My car has a digital odometre and a speedo that shows miles and kms.A VW is a german car and in europe they uses kms so makes sense to have both.VW place plugged in their computer and switched the odometer to display kms in less than a minute.I do have an issue that it came into the country displaying miles, so customs noted the mileage at the border and now carjam looks like I did lots of kms before registering it!Would get it done in UK if you can.

I brought through a dealer, and would happily do it again.Would probably go for a main-ish dealer though as my guy just felt a bit dodgy and I was a little worried he was going to rip me off (he didn't).

Good luck!

tgray, May 20, 4:12am
well done.
Do you think you saved money on bringing it in!

kazbanz, May 20, 5:27am
hey mr bond--how did it stack up price wise compared to a kiwi new one!

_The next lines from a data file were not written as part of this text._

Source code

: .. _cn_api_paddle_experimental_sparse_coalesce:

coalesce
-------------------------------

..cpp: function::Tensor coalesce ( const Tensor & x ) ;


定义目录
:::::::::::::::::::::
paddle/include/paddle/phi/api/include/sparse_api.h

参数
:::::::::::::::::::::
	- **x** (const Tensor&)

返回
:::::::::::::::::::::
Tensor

thejazzpianoma, May 20, 5:35am
European cars are pretty much all galvanised in terms of the bodywork. What corrosion you get is generally confined to ancillary parts, brackets, bolts etc.

Its worth considering a brand new vehicle from the U.K as well. Those sometimes work out surprisingly cheap.

Diesel is also generally the way to go. Sought after here in terms of resale and in most cases much cheaper to run. Driving experience from a modern diesel is usually equal or sometimes even better than the petrol equivalent.

mgmad, May 20, 6:24am
Having done this recently, I would only bring a car in if it was hard/impossible to find in NZ, and do all your homework regarding compliancing and impact standards etc first.

Kaz is right on most stuff, but I'm pretty certain the UK market cars don't get SS exhausts or extra rust protection underneath, it's no different to Europe in that respect. Plenty of cars get SS systems fitted aftermarket, once the factory system has rotted away.

I would say it is less likely than 5 or 10 years ago that you will be importing a rust bucket, but can still have real problems. The car we brought in had done 11,500 miles in 5 years, and still had quite a bit of surface rust on subframes, suspension etc which I spent about 10 hours with a rotary wire brush removing.